Me prometí que en febrero tocaba color, que basta de artículos deprimentes porque mi vida no es deprimente. Tengo un trabajo ambicioso. Tengo una familia que me quiere. Unos amigos maravillosos. Y aquí me encuentro escribiendo otro artículo en blanco y negro con otro texto un poco intenso.
Así que lo he tirado a la basura. Basta de artículos infelices. Hablemos de algo feliz. Hablemos de Aziza. Nos conocimos hace tres años cuando yo andaba en un proyecto de fotografía de baile por la calle. Me ofreció paciencia cuando no sabía lo que estaba haciendo. Me regaló grandes fotos en la Gran Vía y la Puerta de Alcalá. Es de esas personas que parece que saben mejor que tú donde están tu límites.
Se fue a Barcelona hace dos años. Y volvió con una idea en la cabeza y un traje a medida en la mochila. Una idea que quería hacer conmigo. No sé cómo transmitiros el sentimiento de que una persona se mude, estéis meses o años sin veros y vuelva con un proyecto que quiere plasmar contigo y sólo contigo.

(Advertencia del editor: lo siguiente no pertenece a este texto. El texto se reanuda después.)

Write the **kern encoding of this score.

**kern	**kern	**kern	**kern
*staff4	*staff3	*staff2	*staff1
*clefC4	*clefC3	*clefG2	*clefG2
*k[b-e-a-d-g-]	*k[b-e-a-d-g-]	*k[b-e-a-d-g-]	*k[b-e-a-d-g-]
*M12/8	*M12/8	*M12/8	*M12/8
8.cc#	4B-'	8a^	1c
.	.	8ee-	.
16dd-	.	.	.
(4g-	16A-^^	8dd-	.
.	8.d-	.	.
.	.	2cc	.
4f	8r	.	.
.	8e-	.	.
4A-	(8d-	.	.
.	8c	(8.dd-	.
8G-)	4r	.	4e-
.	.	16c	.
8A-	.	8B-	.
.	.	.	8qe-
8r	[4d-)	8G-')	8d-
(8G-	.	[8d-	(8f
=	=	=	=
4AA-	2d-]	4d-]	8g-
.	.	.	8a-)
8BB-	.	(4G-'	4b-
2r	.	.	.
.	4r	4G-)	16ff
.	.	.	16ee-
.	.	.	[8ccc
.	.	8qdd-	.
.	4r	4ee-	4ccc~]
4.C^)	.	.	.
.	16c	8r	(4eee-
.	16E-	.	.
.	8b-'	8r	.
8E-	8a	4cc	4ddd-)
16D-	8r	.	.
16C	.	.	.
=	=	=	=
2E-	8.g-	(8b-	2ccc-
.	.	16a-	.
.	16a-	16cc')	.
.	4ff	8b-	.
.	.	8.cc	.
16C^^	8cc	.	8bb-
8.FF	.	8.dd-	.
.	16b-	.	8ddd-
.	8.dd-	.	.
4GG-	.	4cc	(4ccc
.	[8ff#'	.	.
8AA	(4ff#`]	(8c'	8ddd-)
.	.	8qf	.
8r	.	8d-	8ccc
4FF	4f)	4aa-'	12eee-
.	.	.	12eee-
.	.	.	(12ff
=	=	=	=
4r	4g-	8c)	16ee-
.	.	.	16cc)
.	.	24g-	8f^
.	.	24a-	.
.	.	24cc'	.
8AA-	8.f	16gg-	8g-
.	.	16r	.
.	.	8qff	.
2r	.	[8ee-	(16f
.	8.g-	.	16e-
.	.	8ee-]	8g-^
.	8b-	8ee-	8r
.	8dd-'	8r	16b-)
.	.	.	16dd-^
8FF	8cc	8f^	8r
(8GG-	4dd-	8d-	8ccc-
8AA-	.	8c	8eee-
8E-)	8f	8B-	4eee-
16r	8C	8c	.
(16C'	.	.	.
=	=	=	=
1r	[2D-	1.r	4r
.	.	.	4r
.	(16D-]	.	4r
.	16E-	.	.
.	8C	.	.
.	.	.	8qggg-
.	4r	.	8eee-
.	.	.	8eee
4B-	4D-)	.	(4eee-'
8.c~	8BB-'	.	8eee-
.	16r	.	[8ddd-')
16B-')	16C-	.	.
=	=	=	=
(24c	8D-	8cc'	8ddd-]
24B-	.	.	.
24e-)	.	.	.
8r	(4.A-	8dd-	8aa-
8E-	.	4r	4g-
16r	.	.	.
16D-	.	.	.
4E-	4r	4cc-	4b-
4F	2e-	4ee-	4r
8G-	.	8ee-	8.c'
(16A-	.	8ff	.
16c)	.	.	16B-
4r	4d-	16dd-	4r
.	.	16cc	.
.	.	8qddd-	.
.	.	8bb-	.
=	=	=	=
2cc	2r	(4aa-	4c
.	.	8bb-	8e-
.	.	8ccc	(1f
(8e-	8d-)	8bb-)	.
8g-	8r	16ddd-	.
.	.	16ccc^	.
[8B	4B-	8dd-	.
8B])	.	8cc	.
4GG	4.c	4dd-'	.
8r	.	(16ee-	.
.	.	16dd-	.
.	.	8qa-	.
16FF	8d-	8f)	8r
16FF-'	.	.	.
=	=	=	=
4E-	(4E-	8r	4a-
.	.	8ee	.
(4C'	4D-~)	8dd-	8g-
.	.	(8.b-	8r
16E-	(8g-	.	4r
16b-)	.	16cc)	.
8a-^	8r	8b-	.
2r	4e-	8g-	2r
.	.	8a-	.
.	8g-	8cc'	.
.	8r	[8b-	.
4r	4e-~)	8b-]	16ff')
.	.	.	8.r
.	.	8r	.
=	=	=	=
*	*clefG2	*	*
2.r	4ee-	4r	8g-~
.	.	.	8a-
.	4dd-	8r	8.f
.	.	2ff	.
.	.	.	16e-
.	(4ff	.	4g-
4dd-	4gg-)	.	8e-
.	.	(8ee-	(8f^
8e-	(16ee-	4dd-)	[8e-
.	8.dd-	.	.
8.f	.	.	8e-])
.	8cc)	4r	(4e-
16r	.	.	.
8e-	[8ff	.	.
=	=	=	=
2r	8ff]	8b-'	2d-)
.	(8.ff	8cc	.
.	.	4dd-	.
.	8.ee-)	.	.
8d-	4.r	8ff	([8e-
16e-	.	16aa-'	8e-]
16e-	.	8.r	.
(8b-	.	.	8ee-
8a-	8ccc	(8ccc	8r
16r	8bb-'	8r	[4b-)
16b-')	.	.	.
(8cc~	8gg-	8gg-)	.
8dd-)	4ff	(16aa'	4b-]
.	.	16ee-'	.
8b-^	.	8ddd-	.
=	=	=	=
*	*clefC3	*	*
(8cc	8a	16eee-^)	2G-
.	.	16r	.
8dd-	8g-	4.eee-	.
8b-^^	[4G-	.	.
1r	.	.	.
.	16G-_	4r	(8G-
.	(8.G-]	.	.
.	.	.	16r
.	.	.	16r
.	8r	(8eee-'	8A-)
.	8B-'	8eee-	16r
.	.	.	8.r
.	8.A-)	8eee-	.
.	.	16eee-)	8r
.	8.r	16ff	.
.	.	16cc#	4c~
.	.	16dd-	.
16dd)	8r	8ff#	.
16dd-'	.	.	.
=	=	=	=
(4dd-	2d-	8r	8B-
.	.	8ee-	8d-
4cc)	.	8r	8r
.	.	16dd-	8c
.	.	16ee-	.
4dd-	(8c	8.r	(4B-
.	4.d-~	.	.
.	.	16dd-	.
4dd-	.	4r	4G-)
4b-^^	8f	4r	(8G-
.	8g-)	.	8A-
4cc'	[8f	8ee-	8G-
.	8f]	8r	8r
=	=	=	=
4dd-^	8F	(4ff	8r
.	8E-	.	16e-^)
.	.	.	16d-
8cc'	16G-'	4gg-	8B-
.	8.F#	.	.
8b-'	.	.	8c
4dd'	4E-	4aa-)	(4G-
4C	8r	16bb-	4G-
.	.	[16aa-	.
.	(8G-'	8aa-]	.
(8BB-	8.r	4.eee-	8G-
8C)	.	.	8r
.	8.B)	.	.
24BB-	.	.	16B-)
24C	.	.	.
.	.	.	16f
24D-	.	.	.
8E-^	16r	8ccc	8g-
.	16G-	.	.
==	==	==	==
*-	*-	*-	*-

No sé como transmitiros el vértigo de darle a alguien una parte de ti y que siempre te devuelvan una parte suya aún mayor. Da vértigo porque siempre he vivido creyendo que la vida equilibra. Un equilibrio donde el balance está basado en tanto doy, tanto recibo.
Y resulta que no. Que es totalmente infundado. No existe ese equilibrio, porque todo lo que doy me vuelve siempre multiplicado con creces.